*Task description*
Output exactly, with nothing added, the entries from the first line through the line with "FE: Develop HR".

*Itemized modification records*
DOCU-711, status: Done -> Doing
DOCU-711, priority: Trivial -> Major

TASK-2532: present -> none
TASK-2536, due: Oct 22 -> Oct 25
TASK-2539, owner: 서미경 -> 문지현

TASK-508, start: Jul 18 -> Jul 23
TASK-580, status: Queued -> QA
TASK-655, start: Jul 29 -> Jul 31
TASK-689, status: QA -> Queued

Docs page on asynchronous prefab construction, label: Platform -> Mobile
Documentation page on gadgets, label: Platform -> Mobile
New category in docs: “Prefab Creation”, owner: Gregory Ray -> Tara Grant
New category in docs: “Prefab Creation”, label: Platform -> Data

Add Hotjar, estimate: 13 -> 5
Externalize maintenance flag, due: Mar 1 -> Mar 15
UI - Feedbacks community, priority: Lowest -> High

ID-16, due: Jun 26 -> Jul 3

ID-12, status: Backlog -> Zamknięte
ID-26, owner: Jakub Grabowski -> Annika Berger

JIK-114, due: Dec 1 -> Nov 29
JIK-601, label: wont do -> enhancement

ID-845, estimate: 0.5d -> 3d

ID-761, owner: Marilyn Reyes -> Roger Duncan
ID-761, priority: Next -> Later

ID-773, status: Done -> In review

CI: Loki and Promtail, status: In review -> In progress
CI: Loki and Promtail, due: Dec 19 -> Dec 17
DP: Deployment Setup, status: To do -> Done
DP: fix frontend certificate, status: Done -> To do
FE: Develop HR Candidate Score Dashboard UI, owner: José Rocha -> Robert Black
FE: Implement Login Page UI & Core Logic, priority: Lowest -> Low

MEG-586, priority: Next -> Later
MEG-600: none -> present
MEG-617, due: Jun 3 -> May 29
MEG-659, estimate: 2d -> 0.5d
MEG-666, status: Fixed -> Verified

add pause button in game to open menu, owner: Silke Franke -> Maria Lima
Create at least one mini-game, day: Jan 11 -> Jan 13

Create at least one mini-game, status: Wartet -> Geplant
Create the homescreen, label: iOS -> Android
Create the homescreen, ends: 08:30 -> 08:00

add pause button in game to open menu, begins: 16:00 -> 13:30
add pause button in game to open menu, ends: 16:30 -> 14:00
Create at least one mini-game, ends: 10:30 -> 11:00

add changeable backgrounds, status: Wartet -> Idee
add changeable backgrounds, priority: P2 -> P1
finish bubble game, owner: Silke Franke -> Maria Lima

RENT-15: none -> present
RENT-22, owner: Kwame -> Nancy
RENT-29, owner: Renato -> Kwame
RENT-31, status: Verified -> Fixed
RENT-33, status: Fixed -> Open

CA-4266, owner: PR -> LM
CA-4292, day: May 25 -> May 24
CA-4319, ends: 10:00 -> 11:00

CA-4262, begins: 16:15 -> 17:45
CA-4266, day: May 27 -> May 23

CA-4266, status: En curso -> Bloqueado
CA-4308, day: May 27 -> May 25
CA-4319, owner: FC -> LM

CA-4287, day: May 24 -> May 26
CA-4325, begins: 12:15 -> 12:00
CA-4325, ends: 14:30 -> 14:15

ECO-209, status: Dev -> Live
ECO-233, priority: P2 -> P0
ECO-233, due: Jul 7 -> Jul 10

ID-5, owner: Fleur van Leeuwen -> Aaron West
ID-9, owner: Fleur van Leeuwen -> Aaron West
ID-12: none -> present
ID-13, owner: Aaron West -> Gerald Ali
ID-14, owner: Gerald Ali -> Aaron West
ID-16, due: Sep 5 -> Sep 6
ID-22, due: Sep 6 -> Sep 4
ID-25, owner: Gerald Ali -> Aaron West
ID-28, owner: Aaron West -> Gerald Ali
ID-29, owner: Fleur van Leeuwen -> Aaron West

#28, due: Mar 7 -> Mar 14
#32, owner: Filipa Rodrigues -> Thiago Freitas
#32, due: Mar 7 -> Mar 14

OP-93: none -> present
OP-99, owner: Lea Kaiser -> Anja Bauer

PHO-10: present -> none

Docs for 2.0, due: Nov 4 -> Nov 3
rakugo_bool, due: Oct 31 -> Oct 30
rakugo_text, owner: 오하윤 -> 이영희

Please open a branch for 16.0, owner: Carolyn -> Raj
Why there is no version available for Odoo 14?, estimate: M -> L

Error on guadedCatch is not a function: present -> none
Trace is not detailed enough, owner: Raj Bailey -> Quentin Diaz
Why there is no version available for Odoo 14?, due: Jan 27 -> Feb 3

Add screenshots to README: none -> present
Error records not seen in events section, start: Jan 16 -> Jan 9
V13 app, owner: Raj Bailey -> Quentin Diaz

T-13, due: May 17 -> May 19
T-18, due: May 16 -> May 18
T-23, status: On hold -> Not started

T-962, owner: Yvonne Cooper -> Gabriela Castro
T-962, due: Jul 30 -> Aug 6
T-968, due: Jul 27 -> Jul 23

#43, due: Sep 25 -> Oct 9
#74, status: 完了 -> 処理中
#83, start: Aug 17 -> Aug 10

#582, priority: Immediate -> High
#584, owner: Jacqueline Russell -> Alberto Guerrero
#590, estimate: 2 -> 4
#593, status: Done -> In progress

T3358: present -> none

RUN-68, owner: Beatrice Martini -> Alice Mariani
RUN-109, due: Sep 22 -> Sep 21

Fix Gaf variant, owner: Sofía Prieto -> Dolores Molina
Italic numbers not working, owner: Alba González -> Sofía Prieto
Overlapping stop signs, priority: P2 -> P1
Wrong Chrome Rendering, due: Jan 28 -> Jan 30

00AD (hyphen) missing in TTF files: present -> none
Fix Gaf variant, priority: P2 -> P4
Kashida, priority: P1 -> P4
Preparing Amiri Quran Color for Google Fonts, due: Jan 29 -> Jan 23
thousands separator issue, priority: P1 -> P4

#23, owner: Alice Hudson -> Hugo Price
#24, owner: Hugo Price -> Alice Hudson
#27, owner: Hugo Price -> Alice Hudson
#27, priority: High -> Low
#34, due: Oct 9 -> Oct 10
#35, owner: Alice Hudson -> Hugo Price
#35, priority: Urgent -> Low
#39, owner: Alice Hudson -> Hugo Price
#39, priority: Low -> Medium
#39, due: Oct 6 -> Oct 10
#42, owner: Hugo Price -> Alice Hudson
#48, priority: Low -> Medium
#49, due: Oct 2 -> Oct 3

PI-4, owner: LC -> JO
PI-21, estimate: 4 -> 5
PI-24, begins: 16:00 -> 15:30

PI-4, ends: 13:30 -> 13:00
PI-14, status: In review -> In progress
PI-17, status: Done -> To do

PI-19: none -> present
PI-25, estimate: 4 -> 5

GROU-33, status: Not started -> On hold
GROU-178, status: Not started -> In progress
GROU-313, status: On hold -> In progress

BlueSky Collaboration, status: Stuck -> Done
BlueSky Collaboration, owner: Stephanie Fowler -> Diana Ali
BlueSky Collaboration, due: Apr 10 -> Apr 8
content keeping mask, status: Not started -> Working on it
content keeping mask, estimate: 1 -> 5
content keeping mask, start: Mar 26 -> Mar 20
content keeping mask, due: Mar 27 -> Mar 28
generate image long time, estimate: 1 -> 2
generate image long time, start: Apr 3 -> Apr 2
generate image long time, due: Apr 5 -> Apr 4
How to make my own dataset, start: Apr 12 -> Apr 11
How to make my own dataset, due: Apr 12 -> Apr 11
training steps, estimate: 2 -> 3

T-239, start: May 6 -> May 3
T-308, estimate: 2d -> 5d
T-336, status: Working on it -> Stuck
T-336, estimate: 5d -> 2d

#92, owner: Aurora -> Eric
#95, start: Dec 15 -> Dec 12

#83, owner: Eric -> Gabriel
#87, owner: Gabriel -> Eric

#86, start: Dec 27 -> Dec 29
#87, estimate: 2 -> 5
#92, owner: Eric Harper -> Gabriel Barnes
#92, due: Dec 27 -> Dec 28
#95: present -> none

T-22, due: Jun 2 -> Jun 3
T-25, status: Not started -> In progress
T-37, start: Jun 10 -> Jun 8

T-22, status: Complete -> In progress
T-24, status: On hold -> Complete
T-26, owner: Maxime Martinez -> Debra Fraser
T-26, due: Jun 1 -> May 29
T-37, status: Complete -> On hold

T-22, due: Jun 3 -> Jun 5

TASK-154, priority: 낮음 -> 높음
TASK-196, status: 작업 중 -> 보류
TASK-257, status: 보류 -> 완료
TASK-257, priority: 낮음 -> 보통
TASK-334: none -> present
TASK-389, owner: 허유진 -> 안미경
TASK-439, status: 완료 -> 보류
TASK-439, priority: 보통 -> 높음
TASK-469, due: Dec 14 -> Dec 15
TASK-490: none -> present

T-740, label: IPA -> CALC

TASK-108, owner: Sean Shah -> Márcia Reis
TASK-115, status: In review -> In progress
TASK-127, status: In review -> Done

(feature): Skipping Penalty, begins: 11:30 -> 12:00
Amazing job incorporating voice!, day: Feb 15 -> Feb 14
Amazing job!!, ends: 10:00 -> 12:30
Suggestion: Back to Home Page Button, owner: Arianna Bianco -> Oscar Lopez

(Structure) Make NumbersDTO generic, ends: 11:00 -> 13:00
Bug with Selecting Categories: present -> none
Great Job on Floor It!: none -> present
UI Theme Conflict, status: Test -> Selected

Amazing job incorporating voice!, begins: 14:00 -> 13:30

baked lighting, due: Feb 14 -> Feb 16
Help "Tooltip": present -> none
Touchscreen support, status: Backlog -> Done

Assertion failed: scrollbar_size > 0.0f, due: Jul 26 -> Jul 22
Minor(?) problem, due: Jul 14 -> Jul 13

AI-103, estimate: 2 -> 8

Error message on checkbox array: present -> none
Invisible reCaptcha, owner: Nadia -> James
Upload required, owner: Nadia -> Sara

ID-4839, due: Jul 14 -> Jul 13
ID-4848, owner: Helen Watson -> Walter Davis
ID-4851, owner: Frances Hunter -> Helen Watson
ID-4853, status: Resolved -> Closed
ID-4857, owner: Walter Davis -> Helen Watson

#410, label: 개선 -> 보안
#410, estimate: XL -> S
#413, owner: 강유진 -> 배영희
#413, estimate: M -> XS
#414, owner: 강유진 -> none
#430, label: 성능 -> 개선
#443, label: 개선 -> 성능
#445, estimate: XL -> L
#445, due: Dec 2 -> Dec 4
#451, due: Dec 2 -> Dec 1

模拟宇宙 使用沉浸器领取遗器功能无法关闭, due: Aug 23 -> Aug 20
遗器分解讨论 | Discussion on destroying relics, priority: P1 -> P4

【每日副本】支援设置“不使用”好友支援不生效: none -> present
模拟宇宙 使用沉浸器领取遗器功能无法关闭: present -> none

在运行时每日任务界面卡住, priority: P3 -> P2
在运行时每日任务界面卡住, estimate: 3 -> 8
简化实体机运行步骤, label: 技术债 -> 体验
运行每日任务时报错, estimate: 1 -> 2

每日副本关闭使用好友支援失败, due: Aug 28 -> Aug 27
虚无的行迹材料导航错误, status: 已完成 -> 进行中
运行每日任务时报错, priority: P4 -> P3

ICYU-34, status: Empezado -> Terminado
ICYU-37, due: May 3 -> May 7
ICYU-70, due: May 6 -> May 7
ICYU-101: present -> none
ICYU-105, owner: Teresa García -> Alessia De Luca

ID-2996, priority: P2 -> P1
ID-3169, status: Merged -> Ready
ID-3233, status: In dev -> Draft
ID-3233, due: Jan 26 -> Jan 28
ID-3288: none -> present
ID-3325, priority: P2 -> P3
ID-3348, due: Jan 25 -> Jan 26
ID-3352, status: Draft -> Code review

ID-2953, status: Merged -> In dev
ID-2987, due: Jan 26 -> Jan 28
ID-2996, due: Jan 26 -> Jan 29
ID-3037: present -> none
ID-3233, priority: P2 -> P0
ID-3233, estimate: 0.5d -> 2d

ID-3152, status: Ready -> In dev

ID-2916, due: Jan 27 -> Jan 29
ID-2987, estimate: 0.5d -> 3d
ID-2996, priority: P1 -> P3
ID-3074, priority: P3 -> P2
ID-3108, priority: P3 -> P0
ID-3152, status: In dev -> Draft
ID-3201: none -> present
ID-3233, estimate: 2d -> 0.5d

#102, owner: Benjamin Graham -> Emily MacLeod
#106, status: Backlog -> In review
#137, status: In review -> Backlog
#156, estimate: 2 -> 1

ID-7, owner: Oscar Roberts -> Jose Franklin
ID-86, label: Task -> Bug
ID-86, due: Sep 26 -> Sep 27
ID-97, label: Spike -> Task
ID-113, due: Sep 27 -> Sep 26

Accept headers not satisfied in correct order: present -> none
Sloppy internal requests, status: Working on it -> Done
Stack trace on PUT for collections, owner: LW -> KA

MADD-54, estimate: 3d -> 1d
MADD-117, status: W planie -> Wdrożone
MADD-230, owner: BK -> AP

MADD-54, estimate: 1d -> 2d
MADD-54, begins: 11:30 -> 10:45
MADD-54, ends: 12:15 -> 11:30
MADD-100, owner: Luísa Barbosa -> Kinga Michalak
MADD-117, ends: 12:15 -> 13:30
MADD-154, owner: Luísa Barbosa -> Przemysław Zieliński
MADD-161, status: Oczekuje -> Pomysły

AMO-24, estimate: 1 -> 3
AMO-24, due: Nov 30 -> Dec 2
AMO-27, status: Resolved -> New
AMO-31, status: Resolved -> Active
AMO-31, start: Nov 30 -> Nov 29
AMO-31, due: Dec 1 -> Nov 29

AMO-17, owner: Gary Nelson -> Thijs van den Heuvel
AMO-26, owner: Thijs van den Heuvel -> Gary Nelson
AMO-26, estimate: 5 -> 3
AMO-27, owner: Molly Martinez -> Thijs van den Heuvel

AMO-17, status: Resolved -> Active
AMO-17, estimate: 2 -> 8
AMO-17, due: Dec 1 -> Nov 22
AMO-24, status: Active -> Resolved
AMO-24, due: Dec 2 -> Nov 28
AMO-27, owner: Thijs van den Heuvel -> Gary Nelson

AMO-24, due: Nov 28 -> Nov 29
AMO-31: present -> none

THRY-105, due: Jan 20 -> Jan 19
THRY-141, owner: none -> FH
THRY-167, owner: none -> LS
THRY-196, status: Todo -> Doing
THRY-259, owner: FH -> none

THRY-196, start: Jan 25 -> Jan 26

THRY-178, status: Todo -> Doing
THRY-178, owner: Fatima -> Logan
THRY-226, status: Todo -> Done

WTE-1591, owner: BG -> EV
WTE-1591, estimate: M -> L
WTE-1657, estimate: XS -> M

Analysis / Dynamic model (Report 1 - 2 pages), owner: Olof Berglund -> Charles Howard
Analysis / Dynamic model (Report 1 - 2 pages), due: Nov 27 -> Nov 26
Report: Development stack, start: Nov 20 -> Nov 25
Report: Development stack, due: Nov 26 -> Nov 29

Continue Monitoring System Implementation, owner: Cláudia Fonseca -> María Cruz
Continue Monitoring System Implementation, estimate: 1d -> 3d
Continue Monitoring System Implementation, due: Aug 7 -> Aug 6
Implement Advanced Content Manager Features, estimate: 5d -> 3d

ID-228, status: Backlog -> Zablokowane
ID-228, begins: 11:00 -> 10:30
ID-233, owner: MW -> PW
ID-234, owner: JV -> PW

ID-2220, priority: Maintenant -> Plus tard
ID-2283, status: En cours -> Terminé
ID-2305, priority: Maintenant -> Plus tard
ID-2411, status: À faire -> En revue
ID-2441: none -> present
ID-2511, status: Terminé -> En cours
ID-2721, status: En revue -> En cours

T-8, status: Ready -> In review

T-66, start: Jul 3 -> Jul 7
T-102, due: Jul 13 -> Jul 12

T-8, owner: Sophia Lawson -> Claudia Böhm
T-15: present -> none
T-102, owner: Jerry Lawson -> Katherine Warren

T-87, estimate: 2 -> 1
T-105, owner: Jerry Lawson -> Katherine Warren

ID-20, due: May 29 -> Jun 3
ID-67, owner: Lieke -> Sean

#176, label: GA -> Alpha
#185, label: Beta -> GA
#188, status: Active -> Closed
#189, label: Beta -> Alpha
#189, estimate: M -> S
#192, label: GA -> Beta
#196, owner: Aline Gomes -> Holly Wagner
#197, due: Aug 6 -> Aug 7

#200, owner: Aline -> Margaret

*Output below*
DOCU-711, status: Done -> Doing
DOCU-711, priority: Trivial -> Major

TASK-2532: present -> none
TASK-2536, due: Oct 22 -> Oct 25
TASK-2539, owner: 서미경 -> 문지현

TASK-508, start: Jul 18 -> Jul 23
TASK-580, status: Queued -> QA
TASK-655, start: Jul 29 -> Jul 31
TASK-689, status: QA -> Queued

Docs page on asynchronous prefab construction, label: Platform -> Mobile
Documentation page on gadgets, label: Platform -> Mobile
New category in docs: “Prefab Creation”, owner: Gregory Ray -> Tara Grant
New category in docs: “Prefab Creation”, label: Platform -> Data

Add Hotjar, estimate: 13 -> 5
Externalize maintenance flag, due: Mar 1 -> Mar 15
UI - Feedbacks community, priority: Lowest -> High

ID-16, due: Jun 26 -> Jul 3

ID-12, status: Backlog -> Zamknięte
ID-26, owner: Jakub Grabowski -> Annika Berger

JIK-114, due: Dec 1 -> Nov 29
JIK-601, label: wont do -> enhancement

ID-845, estimate: 0.5d -> 3d

ID-761, owner: Marilyn Reyes -> Roger Duncan
ID-761, priority: Next -> Later

ID-773, status: Done -> In review

CI: Loki and Promtail, status: In review -> In progress
CI: Loki and Promtail, due: Dec 19 -> Dec 17
DP: Deployment Setup, status: To do -> Done
DP: fix frontend certificate, status: Done -> To do
FE: Develop HR Candidate Score Dashboard UI, owner: José Rocha -> Robert Black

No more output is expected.